Il y avait du monde en ce début de mois de juin à Tournissan, pour soutenir la vingtaine d’associations dont la Confédération paysanne de l’Aude, qui appelaient à lutter contre l’invasion de projets photovoltaïques sur sol naturel et agricole. Plus d’une trentaine d’installations autour du village prévues, et, bien sûr, pour drainer l’électricité envisagée, un méga transformateur de RTE.

Au milieu des banderoles et panneaux revendicatifs (« Non aux méga-projets, préservation de l’agriculture, sauvegarde de la nature et des paysages des Corbières ») une photo montage qui en dit long sur la transformation d’un environnement doux en zone industrielle.

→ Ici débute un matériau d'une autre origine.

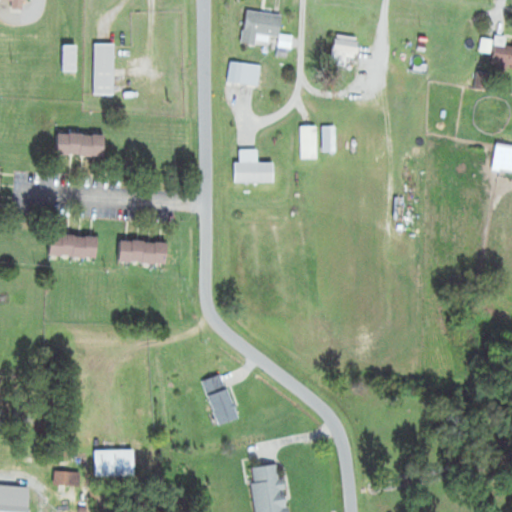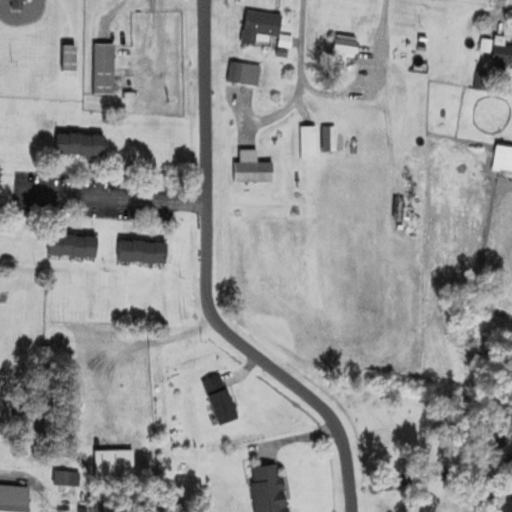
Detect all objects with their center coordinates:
building: (19, 5)
building: (260, 27)
building: (348, 47)
building: (503, 54)
building: (70, 59)
building: (104, 69)
building: (244, 74)
building: (82, 145)
building: (253, 169)
road: (114, 194)
building: (75, 245)
building: (145, 251)
road: (207, 286)
building: (222, 399)
building: (116, 462)
building: (68, 478)
building: (270, 489)
building: (15, 504)
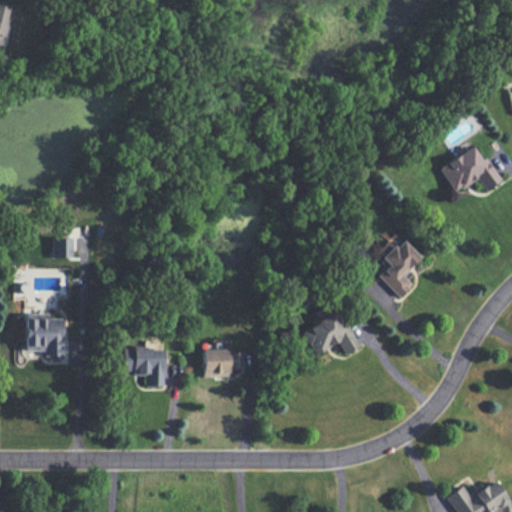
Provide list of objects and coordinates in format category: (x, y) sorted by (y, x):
building: (2, 14)
road: (508, 162)
building: (467, 170)
building: (59, 246)
building: (394, 265)
building: (41, 333)
building: (327, 334)
road: (411, 344)
building: (219, 361)
road: (395, 375)
road: (77, 404)
road: (298, 456)
road: (336, 481)
road: (112, 485)
road: (238, 486)
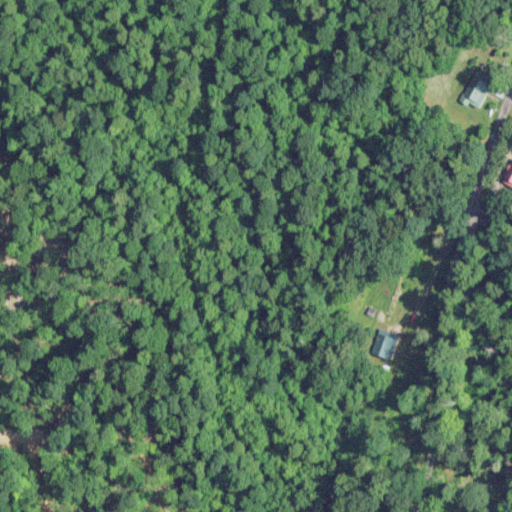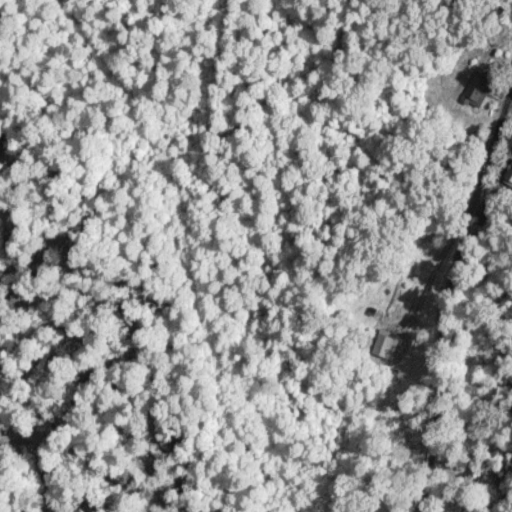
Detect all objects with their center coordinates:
road: (443, 287)
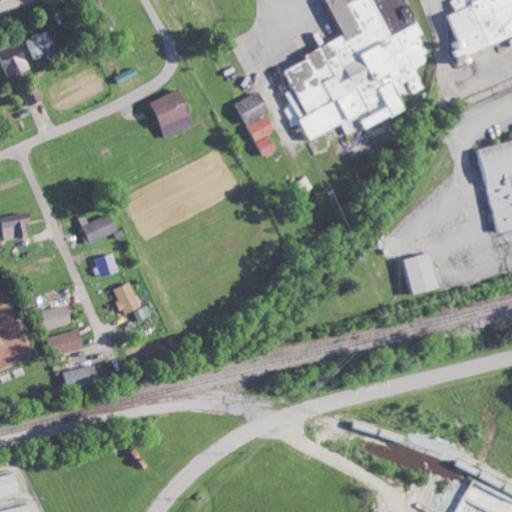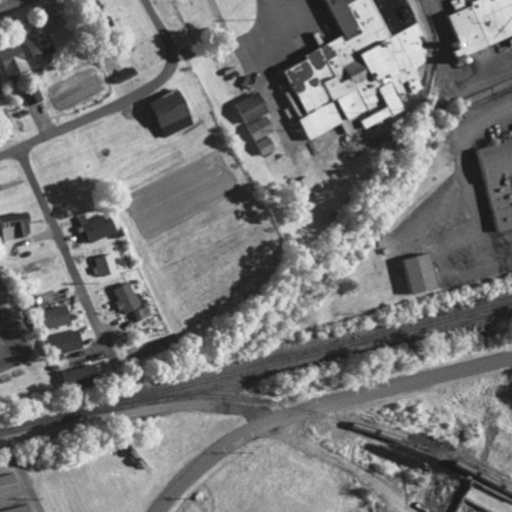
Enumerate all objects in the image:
road: (280, 0)
road: (11, 5)
building: (92, 15)
building: (474, 23)
building: (34, 43)
building: (9, 60)
building: (355, 71)
building: (29, 94)
road: (124, 103)
building: (245, 107)
building: (163, 113)
building: (255, 128)
building: (260, 145)
building: (494, 175)
railway: (374, 203)
building: (11, 225)
building: (92, 228)
road: (59, 240)
building: (101, 264)
building: (411, 272)
building: (121, 297)
building: (46, 317)
building: (58, 342)
railway: (256, 365)
building: (73, 376)
road: (318, 403)
railway: (302, 407)
building: (9, 485)
building: (20, 508)
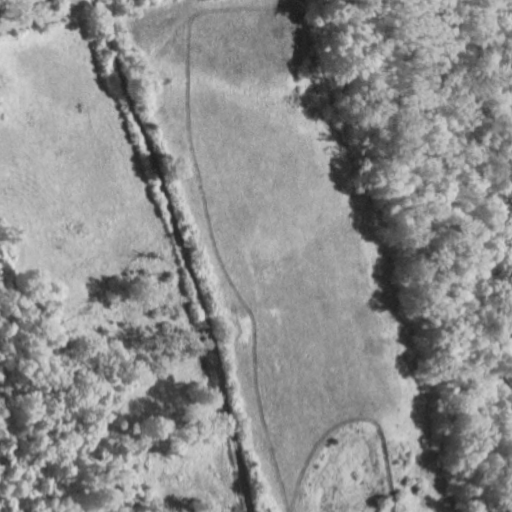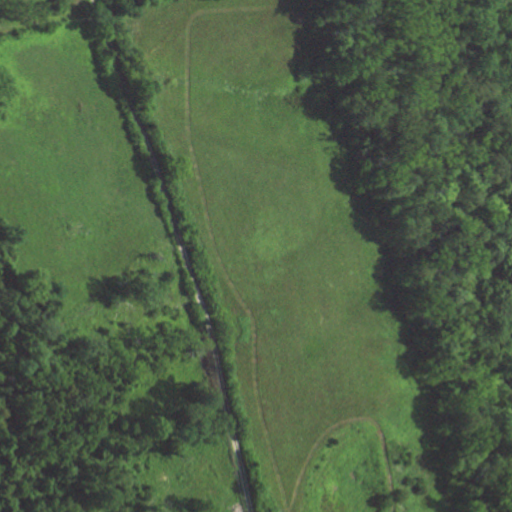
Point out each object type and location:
road: (183, 252)
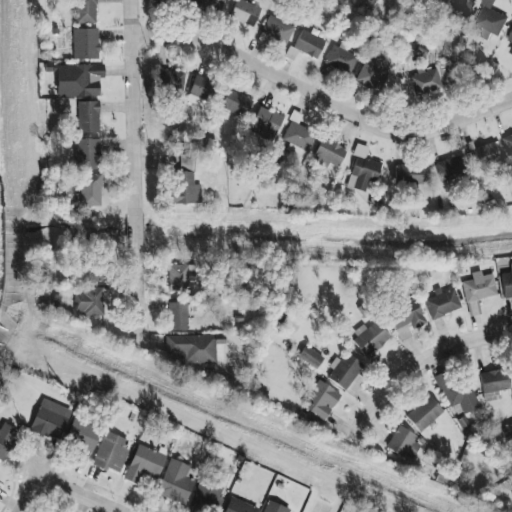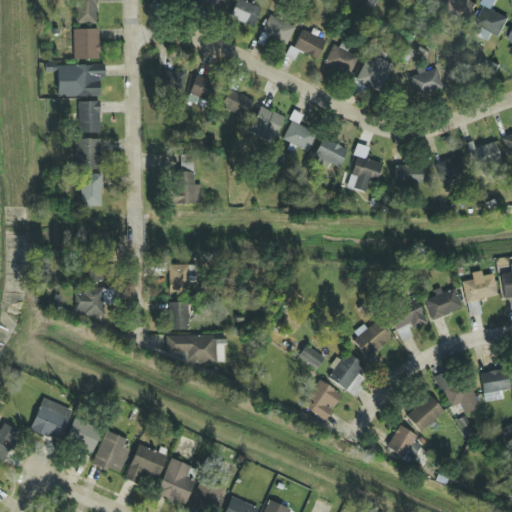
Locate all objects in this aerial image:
building: (436, 0)
building: (211, 2)
building: (460, 8)
building: (460, 8)
building: (85, 11)
building: (244, 13)
building: (491, 21)
building: (492, 21)
building: (278, 29)
building: (510, 42)
building: (510, 42)
building: (85, 44)
building: (309, 44)
building: (340, 61)
building: (374, 73)
building: (79, 80)
building: (170, 81)
building: (426, 81)
building: (200, 91)
road: (321, 98)
road: (132, 101)
building: (236, 103)
building: (88, 117)
building: (265, 124)
building: (298, 136)
building: (507, 144)
building: (507, 145)
building: (87, 154)
building: (329, 154)
building: (484, 155)
building: (485, 155)
building: (362, 170)
building: (451, 170)
building: (408, 175)
building: (185, 184)
building: (90, 190)
road: (134, 228)
building: (95, 275)
building: (178, 278)
building: (507, 282)
building: (507, 284)
building: (477, 292)
building: (478, 292)
road: (135, 298)
building: (91, 302)
building: (442, 304)
building: (179, 316)
building: (406, 317)
building: (370, 339)
building: (193, 348)
building: (310, 357)
road: (421, 364)
building: (346, 374)
building: (493, 384)
building: (493, 385)
building: (457, 393)
building: (457, 393)
building: (321, 400)
building: (424, 414)
building: (50, 420)
building: (83, 434)
building: (6, 439)
building: (400, 441)
building: (110, 453)
building: (144, 465)
building: (175, 483)
road: (31, 494)
road: (81, 494)
building: (205, 499)
building: (239, 506)
building: (274, 508)
road: (322, 508)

Le récent et tout nouveau maire du village, élu alors qu’il affichait déjà son hostilité au projet, a été clair « je suis contre ces surfaces démesurées de panneaux, avec leurs installations annexes, comme le poste source RTE (Réseau de transport d’électricité) et des batteries au lithium qui représentent un risque immense et inacceptable d’incendie. Je m’érige contre la volonté des groupes industriels de coloniser le territoire des Corbières dans le but de multiplier leurs profits financiers ». Daniel Spagni avait tout dit.